> [Selected passage]
============

Postorder traversal of Binary Tree without recursion and without stack

Prerequisite – Inorder/preorder/postorder traversal of tree
Given a binary tree, perform postorder traversal.

Recommended: Please try your approach on {IDE} first, before moving on to the solution.

We have discussed below methods for postorder traversal.
1) Recursive Postorder Traversal.
2) Postorder traversal using Stack.
2) Postorder traversal using two Stacks.

In this method a DFS based solution is discussed. We keep track of visited nodes in a hash table.

C++

// CPP program or postorder traversal 
#include <bits/stdc++.h> 
using namespace std; 
  
/* A binary tree node has data, pointer to left child 
and a pointer to right child */
struct Node { 
    int data; 
    struct Node *left, *right; 
}; 
  
/* Helper function that allocates a new node with the 
given data and NULL left and right pointers. */
void postorder(struct Node* head)

============

> [Stored data entries]
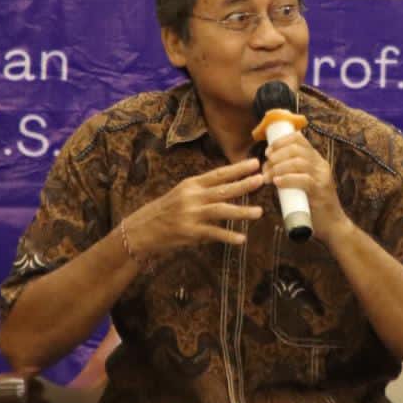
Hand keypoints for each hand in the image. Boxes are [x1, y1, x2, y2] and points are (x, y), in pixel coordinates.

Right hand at [121, 158, 264, 258]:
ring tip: (259, 212)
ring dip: (241, 211)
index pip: (218, 174)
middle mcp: (192, 196)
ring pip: (220, 210)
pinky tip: (241, 239)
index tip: (254, 163)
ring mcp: (190, 214)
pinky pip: (212, 233)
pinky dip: (228, 236)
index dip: (237, 169)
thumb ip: (204, 193)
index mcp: (191, 184)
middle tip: (262, 180)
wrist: (141, 229)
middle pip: (222, 189)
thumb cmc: (165, 211)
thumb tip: (229, 191)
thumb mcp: (182, 195)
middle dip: (243, 184)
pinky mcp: (189, 231)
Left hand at [262, 130, 351, 243]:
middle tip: (265, 166)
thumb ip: (290, 173)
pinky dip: (287, 179)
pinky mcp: (320, 191)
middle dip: (276, 155)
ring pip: (298, 162)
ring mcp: (322, 177)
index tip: (268, 152)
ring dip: (278, 167)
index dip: (281, 142)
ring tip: (267, 176)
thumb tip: (266, 167)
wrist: (332, 225)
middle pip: (296, 149)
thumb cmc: (312, 205)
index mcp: (316, 159)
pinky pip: (304, 179)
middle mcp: (321, 165)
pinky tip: (276, 182)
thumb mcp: (302, 183)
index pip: (299, 139)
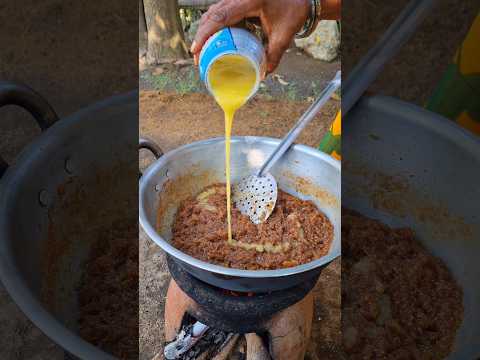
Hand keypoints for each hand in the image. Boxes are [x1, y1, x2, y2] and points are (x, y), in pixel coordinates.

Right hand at [191, 0, 310, 74]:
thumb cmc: (294, 11)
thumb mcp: (284, 35)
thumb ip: (273, 56)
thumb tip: (262, 75)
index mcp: (249, 0)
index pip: (219, 17)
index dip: (204, 34)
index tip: (196, 50)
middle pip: (212, 14)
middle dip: (201, 34)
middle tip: (197, 55)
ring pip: (214, 11)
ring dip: (206, 30)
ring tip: (202, 50)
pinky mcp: (239, 0)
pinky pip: (222, 11)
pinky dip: (215, 25)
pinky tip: (214, 39)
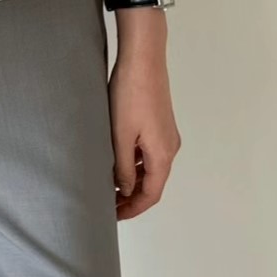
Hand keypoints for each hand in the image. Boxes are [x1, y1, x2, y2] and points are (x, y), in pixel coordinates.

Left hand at [107, 23, 181, 219]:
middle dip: (132, 197)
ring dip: (132, 180)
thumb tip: (125, 190)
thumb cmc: (131, 95)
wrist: (143, 60)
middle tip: (108, 205)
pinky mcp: (159, 123)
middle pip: (153, 183)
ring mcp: (166, 134)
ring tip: (107, 185)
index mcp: (163, 154)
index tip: (114, 216)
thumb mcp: (121, 136)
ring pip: (150, 167)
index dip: (133, 208)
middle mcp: (169, 147)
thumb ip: (123, 167)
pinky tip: (115, 162)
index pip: (151, 194)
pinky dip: (134, 163)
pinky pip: (148, 152)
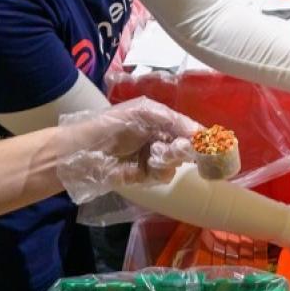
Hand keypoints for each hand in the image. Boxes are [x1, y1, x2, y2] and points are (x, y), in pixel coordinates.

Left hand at [55, 97, 199, 202]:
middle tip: (174, 149)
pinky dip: (155, 173)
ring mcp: (151, 159)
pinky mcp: (143, 177)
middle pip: (186, 148)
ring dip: (166, 161)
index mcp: (160, 121)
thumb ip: (172, 120)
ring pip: (175, 164)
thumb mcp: (143, 113)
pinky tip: (143, 168)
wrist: (80, 152)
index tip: (209, 144)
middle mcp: (159, 139)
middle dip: (182, 149)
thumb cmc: (110, 125)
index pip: (188, 129)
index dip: (200, 136)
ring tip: (151, 157)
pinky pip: (161, 177)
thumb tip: (199, 132)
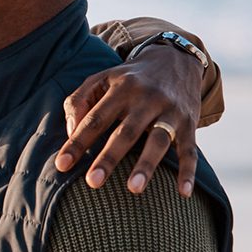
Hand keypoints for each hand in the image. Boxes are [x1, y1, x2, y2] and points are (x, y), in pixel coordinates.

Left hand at [55, 43, 200, 195]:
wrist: (175, 59)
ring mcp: (170, 111)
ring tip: (134, 189)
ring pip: (158, 140)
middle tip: (92, 182)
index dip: (77, 142)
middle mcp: (147, 99)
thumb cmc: (129, 78)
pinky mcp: (190, 123)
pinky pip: (190, 150)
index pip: (95, 118)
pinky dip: (189, 171)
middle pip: (125, 132)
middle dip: (108, 157)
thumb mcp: (101, 79)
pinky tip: (183, 192)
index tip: (61, 165)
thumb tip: (71, 133)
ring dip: (146, 165)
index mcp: (121, 88)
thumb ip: (78, 101)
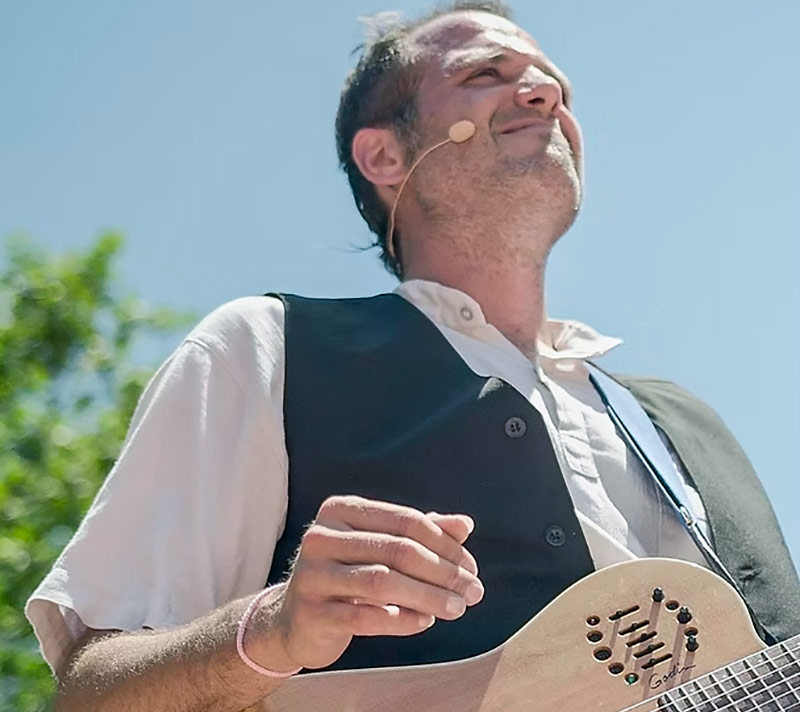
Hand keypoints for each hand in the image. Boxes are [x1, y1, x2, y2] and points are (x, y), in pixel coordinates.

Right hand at [257, 495, 482, 670]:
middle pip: (398, 550)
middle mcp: (321, 536)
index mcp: (340, 510)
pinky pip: (366, 617)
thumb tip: (465, 524)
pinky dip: (402, 620)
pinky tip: (424, 622)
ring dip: (429, 597)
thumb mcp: (380, 547)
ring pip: (384, 583)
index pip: (406, 521)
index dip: (445, 544)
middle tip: (474, 592)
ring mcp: (312, 575)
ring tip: (457, 609)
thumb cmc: (348, 575)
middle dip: (443, 572)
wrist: (294, 619)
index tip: (471, 567)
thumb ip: (420, 533)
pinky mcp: (310, 613)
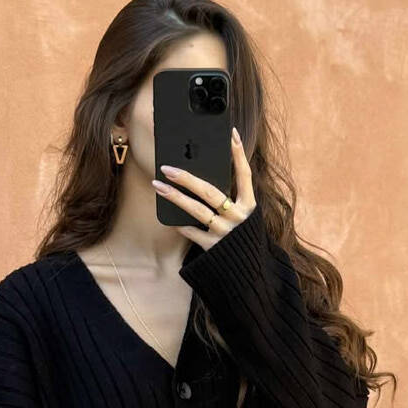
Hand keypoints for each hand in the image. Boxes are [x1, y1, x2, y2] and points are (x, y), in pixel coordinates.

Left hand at [152, 126, 255, 252]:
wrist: (247, 273)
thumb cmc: (241, 238)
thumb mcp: (243, 217)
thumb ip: (231, 200)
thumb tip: (202, 179)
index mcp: (250, 206)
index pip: (245, 174)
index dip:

============

> [Requirement 1] Decide whether each statement agrees with the postorder traversal page, answering yes or no and quoting the deciding words: (a) the method discussed keeps track of visited nodes in a hash table; (b) the method discussed is a BFS based solution; (c) the node structure holds a pointer to a parent node.
> [Requirement 2] Which header file does the program on the postorder traversal page include?
> [Requirement 3] Please carry on the postorder traversal page from its final line.
This data has no connection to the postorder traversal page.

> [Response box 1]
(a) Yes: "We keep track of visited nodes in a hash table."
(b) No: "In this method a DFS based solution is discussed."
(c) No: "struct Node *left, *right;"

> [Response box 2] <bits/stdc++.h>

> [Response box 3]
{ 
    struct Node* temp = head; 
    unordered_set<Node*> visited; 
    while (temp && visited.find(temp) == visited.end()) { 
  
        // Visited left subtree 
        if (temp->left &&  
         visited.find(temp->left) == visited.end()) 
            temp = temp->left; 
  
        // Visited right subtree 
        else if (temp->right &&  
        visited.find(temp->right) == visited.end()) 
            temp = temp->right; 
  
        // Print node 
        else { 
            printf("%d ", temp->data); 
            visited.insert(temp); 
            temp = head; 
        } 
    } 
} 
  
struct Node* newNode(int data) 
{ 
    struct Node* node = new Node; 
    node->data = data; 
    node->left = NULL; 
    node->right = NULL; 
    return (node); 
} 
  
/* Driver program to test above functions*/
int main()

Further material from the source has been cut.